QUOTED PASSAGE =
+ + + +

Key points detection is mainly used in human pose estimation [24,25], and the positions of key points can be located by estimating the heatmap. For key points heatmap estimation, the backbone first decreases the input image resolution to facilitate feature extraction and convolution calculation, and then generates a feature heatmap with the same resolution as the input. The main body of the network is possibly augmented with an intermediate supervision and fusion strategy.
Representative network architectures include: (i) a U-shaped mirror symmetric framework. A stacked hourglass network [26] and its subsequent variants [25,27] adopt high-to-low and low-to-high mirror symmetric structures, which transmit information from various scales to deeper depths in order to help the whole model to integrate local and global features and to perform well in detecting centers or edge corners of objects; (ii) an asymmetrical framework with heavy high-to-low and light low-to-high. In [24,28], the high-to-low process is based on a large classification backbone network, such as ResNet or VGGNet, whereas the low-to-high process is simply composed of a few layers of bilinear up-sampling or transpose convolution; (iii) a high-to-low and low-to-high framework with an intermediate supervision or fusion strategy. Ref. [29] proposed a feature aggregation and a coarse-to-fine supervision strategy for multi-stage networks, which improved the results of some existing models to some extent. In the cascaded pyramid network [24], the features generated in the high-to-low process are gradually combined into the low-to-high process through convolutions. Ref. [28] proposed a deep network consisting of several parallel subnetworks, and these subnets conducted a repeated information exchange to eliminate the loss of spatial resolution in the sampling. Figure 1 depicts three representative network architectures mentioned above.
In this paper, we use a set of discrete key points to describe lane lines abstractly, which is similar to the task of human pose estimation. Due to thin and narrow characteristics of lane lines, the backbones with series structures tend to miss subtle details related to lane lines in challenging scenes (such as occlusion, markings wear, dark–light, etc.). To cope with that, this work designed a new network architecture centering on the requirements of this detection task. Although part of the work was inspired by [11,24,25,28,29], there were significant differences overall.

+ + + +

EXTRACTED DATA =
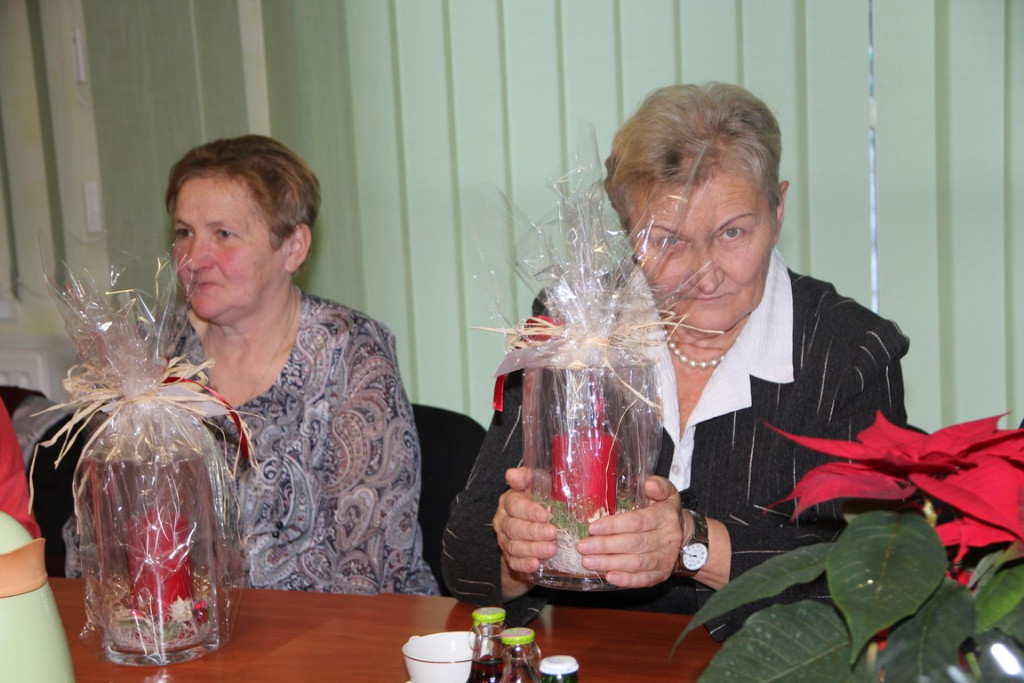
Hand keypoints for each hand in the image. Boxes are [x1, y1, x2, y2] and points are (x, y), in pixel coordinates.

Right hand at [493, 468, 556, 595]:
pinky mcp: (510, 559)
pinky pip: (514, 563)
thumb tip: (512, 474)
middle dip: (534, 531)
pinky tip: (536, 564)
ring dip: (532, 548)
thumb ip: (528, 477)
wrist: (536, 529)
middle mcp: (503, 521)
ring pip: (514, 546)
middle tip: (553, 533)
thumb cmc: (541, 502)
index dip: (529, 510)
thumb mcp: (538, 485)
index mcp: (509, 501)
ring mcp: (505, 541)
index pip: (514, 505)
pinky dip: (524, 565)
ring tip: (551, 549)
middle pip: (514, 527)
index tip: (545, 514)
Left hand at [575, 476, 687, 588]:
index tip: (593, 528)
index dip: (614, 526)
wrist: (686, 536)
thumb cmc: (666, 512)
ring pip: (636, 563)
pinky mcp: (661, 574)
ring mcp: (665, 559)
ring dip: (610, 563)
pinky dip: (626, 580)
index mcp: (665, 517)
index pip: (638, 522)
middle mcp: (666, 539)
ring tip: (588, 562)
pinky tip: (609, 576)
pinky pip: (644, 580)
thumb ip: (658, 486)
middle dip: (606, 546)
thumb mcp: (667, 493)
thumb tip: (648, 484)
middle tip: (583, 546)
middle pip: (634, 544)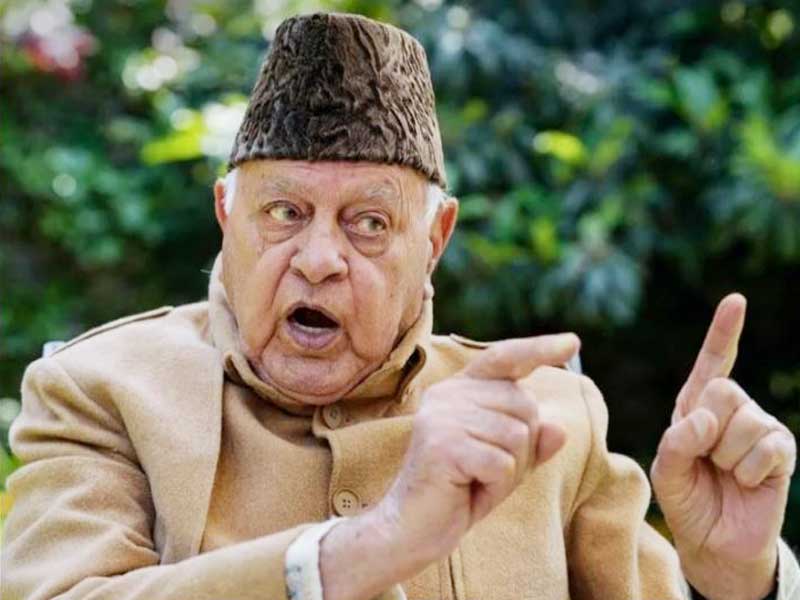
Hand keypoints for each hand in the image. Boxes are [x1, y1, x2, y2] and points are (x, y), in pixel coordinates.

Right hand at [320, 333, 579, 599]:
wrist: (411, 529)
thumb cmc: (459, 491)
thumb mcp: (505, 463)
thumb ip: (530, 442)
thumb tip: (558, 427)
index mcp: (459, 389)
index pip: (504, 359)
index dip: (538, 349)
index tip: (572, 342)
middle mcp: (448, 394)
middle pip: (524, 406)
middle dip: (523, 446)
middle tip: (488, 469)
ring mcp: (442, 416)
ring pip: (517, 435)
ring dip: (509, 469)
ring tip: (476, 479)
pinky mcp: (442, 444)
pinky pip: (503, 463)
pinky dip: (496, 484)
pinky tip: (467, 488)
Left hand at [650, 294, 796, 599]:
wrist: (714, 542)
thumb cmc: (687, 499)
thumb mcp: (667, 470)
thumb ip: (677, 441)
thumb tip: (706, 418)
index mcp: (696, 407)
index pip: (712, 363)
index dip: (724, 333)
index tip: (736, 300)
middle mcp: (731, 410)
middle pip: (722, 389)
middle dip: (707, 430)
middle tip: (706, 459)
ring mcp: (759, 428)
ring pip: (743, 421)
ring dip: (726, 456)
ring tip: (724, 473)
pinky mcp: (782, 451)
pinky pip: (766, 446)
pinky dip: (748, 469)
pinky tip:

+ + + +

PROBLEMS TO WORK ON =
**1.** In the passage on key points detection, what is the low-to-high process made of in the asymmetrical framework?
**2.** Please say whether each statement agrees with the passage on key points detection, giving yes or no and quoting the deciding words. (a) The stacked hourglass network uses mirror symmetric structures. (b) In the cascaded pyramid network, features from the low-to-high process are combined into the high-to-low process. (c) The work describes lane lines with a continuous curve.

ANSWERS GIVEN =
**1.** A few layers of bilinear up-sampling or transpose convolution.

**2.**
(a) Yes: "A stacked hourglass network [26] and its subsequent variants [25,27] adopt high-to-low and low-to-high mirror symmetric structures"
(b) No: "the features generated in the high-to-low process are gradually combined into the low-to-high process through convolutions"
(c) No: "we use a set of discrete key points to describe lane lines abstractly"